▸ **Problems to work on**:
1. In the overview of the Ganfeng Lithium and Bacanora transaction, why did the letter of intent not need to go to the board of directors and the shareholders' general meeting for deliberation?
2. Carry on the overview of the Ganfeng Lithium and Bacanora transaction from its final sentence, in the same disclosure style.

▸ **Reading passage**:
┌──

I. OVERVIEW OF THE TRANSACTION
Recently, Ganfeng Lithium Co., Ltd. (the " Company " or " Ganfeng Lithium ") and Bacanora Lithium Plc (" Bacanora ") entered into a non-binding letter of intent for strategic cooperation (the " LOI "). Pursuant to the LOI, Ganfeng Lithium intends to make strategic investment in Bacanora, which includes subscribing for 29.99% shares of Bacanora, and making an investment in Sonora Lithium Ltd, a lithium-clay project company of Bacanora, in exchange for 22.5% equity interest in the project company and an option to increase its shareholding in the project company to no more than 50% in the future. The LOI stipulates that after the completion of the strategic investment, Ganfeng Lithium will purchase a certain proportion of the output of Phase I and Phase II of the Sonora lithium-clay project owned by Sonora Lithium Ltd on a long-term basis. In addition, Ganfeng Lithium will assist Bacanora to complete the EPC design, as well as subsequent construction and commissioning of the Sonora project. The LOI is a framework agreement for cooperation between the two parties, and thus is not required to be submitted to the board of directors and the shareholders' general meeting for deliberation. As the official acquisition details and form of cooperation shall be subject to consideration and approval of the board of directors of each of the Company and Bacanora, there are certain uncertainties in connection therewith.

└──

▸ **Record extracts**:
┌──

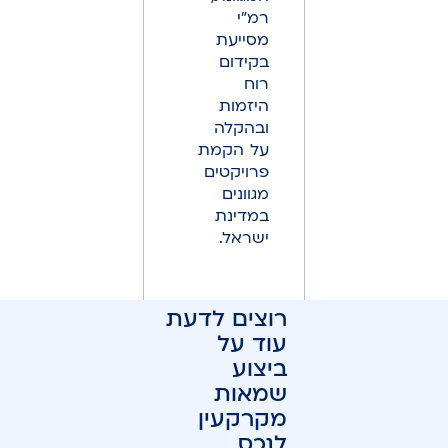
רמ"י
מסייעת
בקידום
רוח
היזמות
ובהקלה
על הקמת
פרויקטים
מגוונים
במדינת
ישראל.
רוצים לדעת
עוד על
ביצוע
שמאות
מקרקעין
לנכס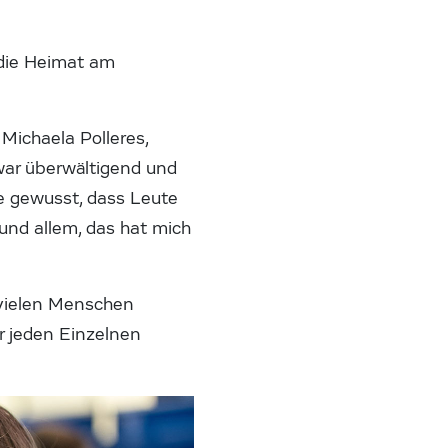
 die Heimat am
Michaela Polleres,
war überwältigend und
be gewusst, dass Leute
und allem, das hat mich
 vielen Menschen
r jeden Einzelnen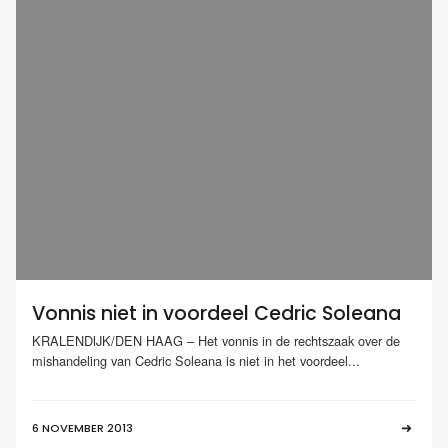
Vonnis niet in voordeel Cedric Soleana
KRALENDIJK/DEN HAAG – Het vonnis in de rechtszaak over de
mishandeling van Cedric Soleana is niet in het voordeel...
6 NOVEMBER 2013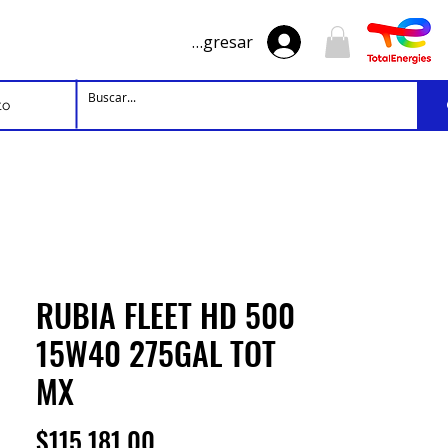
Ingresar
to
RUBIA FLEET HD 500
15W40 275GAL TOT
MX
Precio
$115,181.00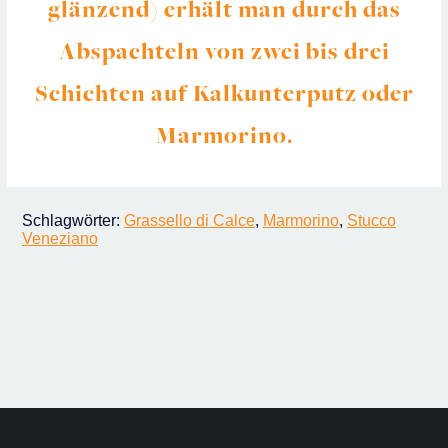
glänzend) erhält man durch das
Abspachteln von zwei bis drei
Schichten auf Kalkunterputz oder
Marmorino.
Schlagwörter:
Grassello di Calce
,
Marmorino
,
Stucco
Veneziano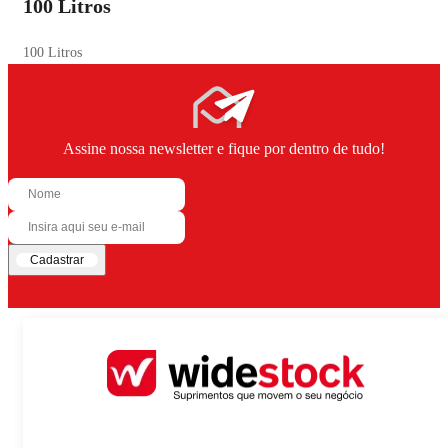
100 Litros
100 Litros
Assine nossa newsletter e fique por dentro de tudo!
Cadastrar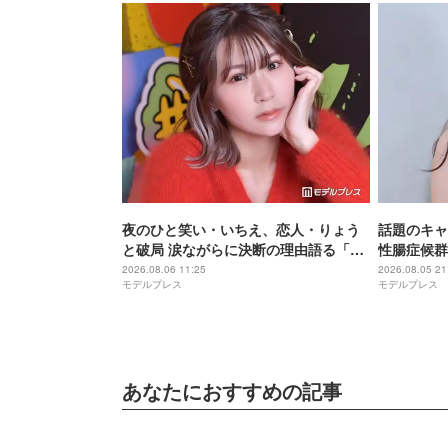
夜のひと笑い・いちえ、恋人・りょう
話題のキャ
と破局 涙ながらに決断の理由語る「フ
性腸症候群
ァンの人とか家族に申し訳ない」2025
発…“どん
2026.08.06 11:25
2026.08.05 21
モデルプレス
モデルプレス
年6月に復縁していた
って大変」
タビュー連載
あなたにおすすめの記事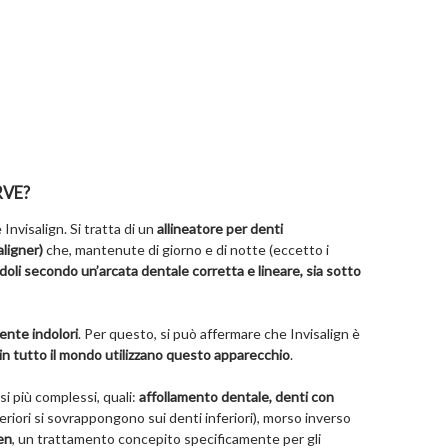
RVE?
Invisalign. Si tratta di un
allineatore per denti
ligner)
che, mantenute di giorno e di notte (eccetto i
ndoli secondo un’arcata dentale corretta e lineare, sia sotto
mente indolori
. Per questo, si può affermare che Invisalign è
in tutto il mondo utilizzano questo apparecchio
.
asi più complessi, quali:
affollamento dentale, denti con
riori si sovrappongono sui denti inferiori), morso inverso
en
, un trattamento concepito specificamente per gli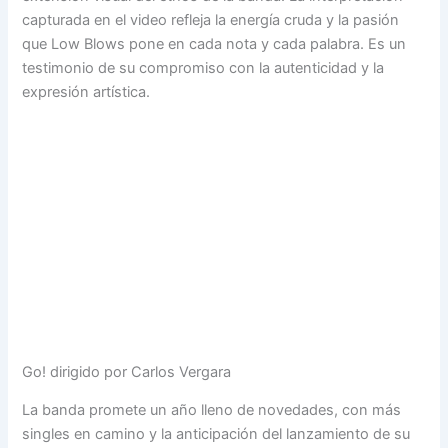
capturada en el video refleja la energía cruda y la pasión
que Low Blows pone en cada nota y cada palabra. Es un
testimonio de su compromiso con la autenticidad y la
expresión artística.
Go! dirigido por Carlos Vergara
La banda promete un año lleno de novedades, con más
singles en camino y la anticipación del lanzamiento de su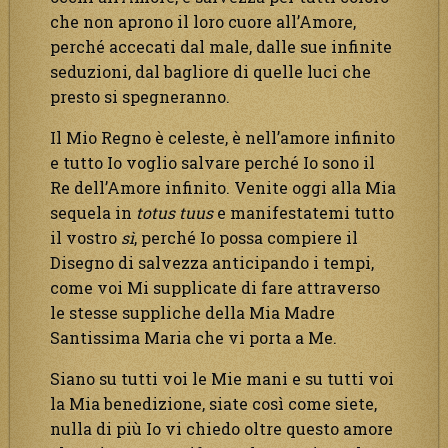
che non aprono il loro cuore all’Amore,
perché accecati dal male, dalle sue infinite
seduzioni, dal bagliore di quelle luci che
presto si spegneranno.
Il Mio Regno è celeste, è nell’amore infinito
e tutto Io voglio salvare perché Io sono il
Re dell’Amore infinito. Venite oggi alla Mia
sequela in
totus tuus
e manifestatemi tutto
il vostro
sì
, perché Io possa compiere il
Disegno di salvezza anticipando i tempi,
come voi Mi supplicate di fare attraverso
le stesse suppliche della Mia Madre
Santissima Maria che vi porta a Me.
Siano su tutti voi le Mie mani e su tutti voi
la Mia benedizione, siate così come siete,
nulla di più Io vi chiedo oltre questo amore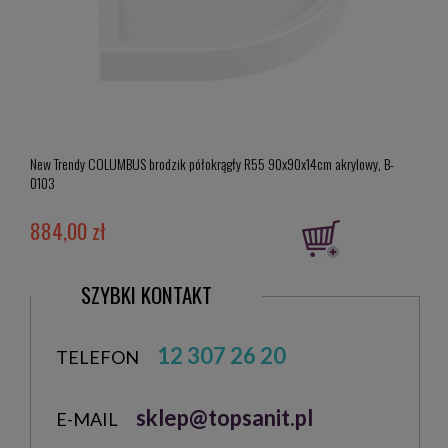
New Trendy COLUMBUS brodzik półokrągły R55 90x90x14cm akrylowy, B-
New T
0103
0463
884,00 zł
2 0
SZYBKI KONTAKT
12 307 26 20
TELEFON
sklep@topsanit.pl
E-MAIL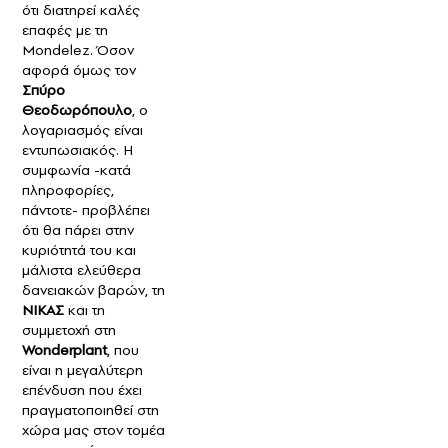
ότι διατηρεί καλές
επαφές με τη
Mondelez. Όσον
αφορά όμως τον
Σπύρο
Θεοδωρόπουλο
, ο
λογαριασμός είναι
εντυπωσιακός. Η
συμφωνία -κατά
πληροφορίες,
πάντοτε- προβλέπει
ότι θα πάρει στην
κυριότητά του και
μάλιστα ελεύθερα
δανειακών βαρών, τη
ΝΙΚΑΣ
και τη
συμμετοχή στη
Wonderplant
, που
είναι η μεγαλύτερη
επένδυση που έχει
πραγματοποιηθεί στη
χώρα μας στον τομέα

└──

▸ **Answers provided**:
1. The letter of intent is a framework agreement for cooperation between the two parties. Because of that, it did not need to be submitted to the board of directors or the shareholders' general meeting for deliberation.

2.
The transaction contemplated under the LOI does not constitute a related-party transaction, nor does it constitute a material asset reorganization as stipulated in the Administrative Measures for the Material Asset Reorganizations of Listed Companies
(上市公司重大資産重組管理辦法).
II. BASIC INFORMATION OF THE COUNTERPARTY
Bacanora, established in 2018 with its registered address at 4 More London Riverside, London, SE1 2AU, is a company listed on the AIM market of the London Stock Exchange (AIM code: BCN), mainly engaged in investment holding and lithium clay resource and project management. Its major assets are the Sonora lithium-clay project in Mexico. As of the date of this announcement, the issued share capital of Bacanora comprises 134,464,872 shares, 10% of which are held by M&G Investments Fund, its substantial shareholder.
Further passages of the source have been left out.